In affirming a mail fraud conviction, the Third Circuit has held in a 2-1 decision that guilt-assuming hypothetical questions may sometimes be asked of defense character witnesses, widening an existing circuit split on this issue. The Court also approved the admission of a substantial amount of other-bad-acts evidence to prove intent, thereby reaffirming the broad reach of Rule 404(b) in fraud cases.
The case, United States v. Kellogg, No. 05-1893, involved allegations that the owner of a water testing laboratory defrauded his customers by reporting to them that certain analyses were performed using one particular EPA methodology when, in fact, a different EPA methodology had been used. Intent to defraud was the principal issue at trial, with the defendant maintaining that any reporting errors as to the methodology used were accidental. Substantial evidence supported the defendant's claim, including a lack of motive arising from the near-identical scope and cost of the two methodologies, and evidence that this type of error could occur through computer glitches.

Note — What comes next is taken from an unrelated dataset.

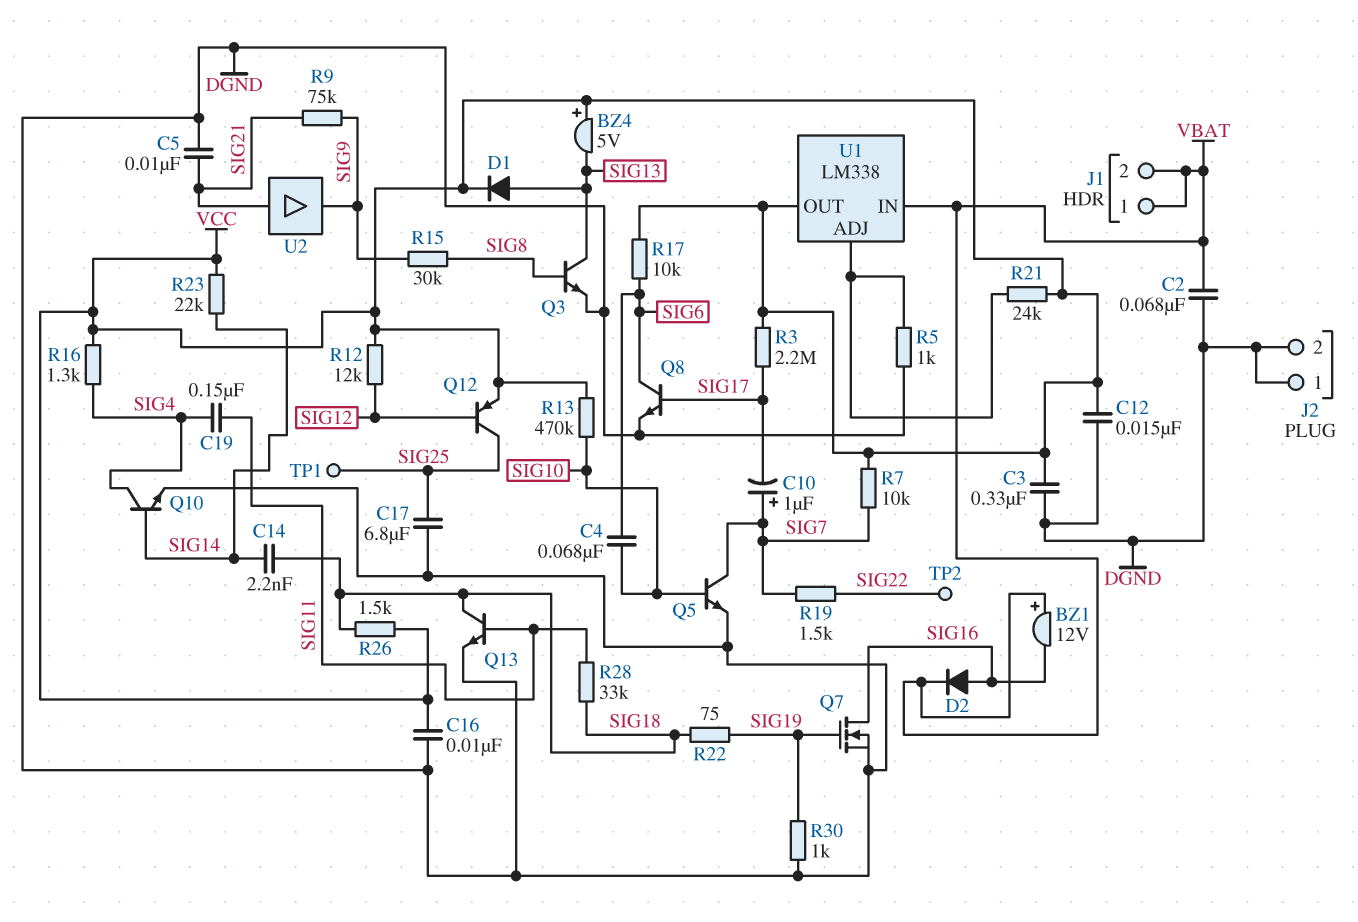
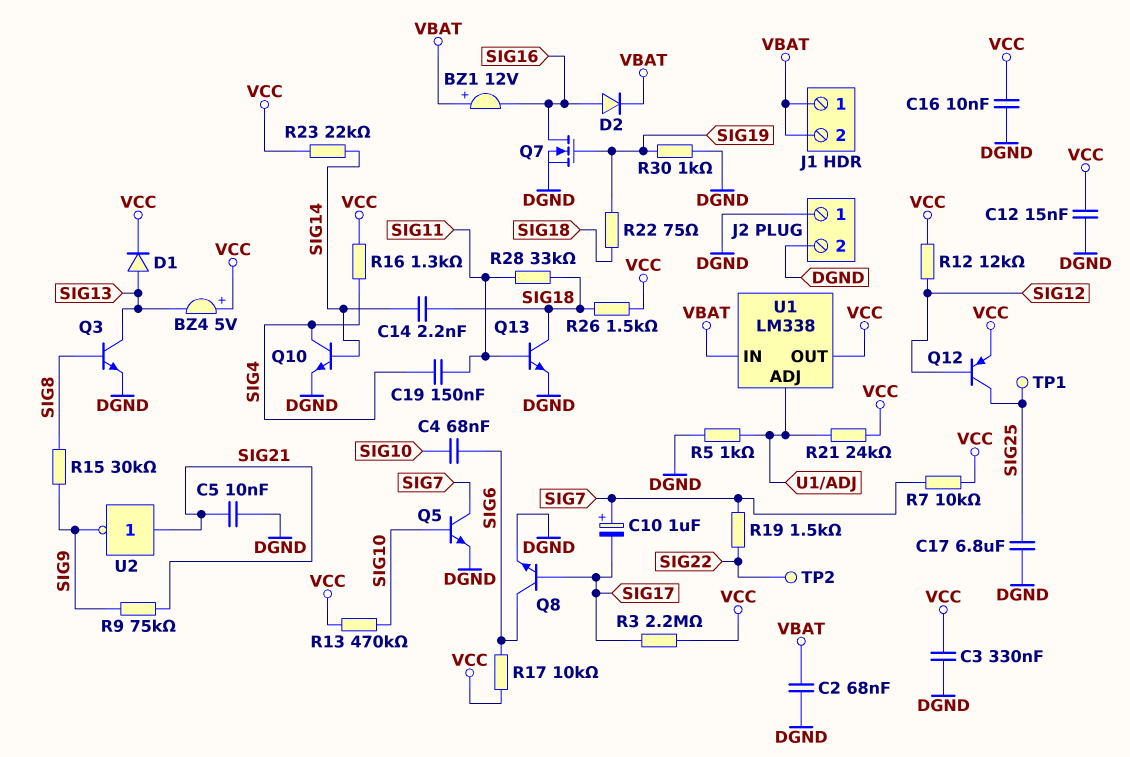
U2: buffer (in SIG21, out SIG9) -> NOT (in SIG21, out SIG9)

To prove fraudulent intent, the government presented 404(b) evidence that the defendant's certification to test drinking water had been revoked a year earlier by the Pennsylvania DEP. The decertification resulted from a series of citations for negligent laboratory practices, a small minority of which involved misrepresentations to DEP. The defendant argued that this evidence should have been excluded because the vast majority of it involved alleged negligent (as opposed to deceptive) conduct, and in any event failed the Rule 403 balancing test because it related to public drinking water, which was not at issue in the fraud prosecution.
In order to rebut the government's case of intent, the defendant offered several character witnesses who testified both as to their opinion of the defendant's truthfulness and as to his community reputation for the same. The prosecutor cross-examined at least one of these witnesses by asking him whether he would consider truthful a hypothetical person who had done what the government alleged the defendant had done. The witness promptly answered that such a person would not be truthful.
As to the Rule 404(b) evidence, the Third Circuit ruled it admissible on a theory that deceptive conduct in similar matters close in time to the alleged fraudulent conduct is admissible to prove intent. The Court did not address the defendant's argument that most of the admitted evidence involved alleged negligent, as opposed to intentional, conduct.
As to the guilt-assuming hypothetical, the Court ruled that such questions can never permissibly be asked of a reputation character witnesse (because any answer would be irrelevant), but that there is no "per se rule" prohibiting their use with opinion character witnesses. In the latter instance, the questions are probative of bias and, if properly framed as a hypothetical, do not impermissibly infringe on the presumption of innocence. In so holding, the Third Circuit sided with the D.C. Circuit, against the weight of authority from the Second, Fourth, Seventh, and Eleventh Circuits, all of which hold guilt-assuming hypotheticals improper as to both reputation and opinion character witnesses. Judge Roth disagreed with the majority in Kellogg, but concurred in the result because she deemed the error harmless.